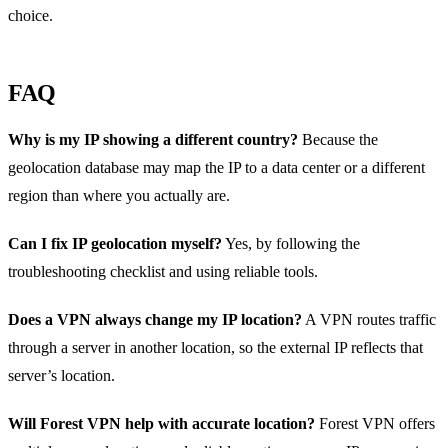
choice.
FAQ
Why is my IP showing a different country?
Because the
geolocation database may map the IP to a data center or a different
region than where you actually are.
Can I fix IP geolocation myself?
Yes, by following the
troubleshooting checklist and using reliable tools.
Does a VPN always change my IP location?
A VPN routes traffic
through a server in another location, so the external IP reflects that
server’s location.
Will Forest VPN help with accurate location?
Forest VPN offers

==*==

What is needed
Would you copy each line of the records that contains "different"?

Written solution
Why is my IP showing a different country?
geolocation database may map the IP to a data center or a different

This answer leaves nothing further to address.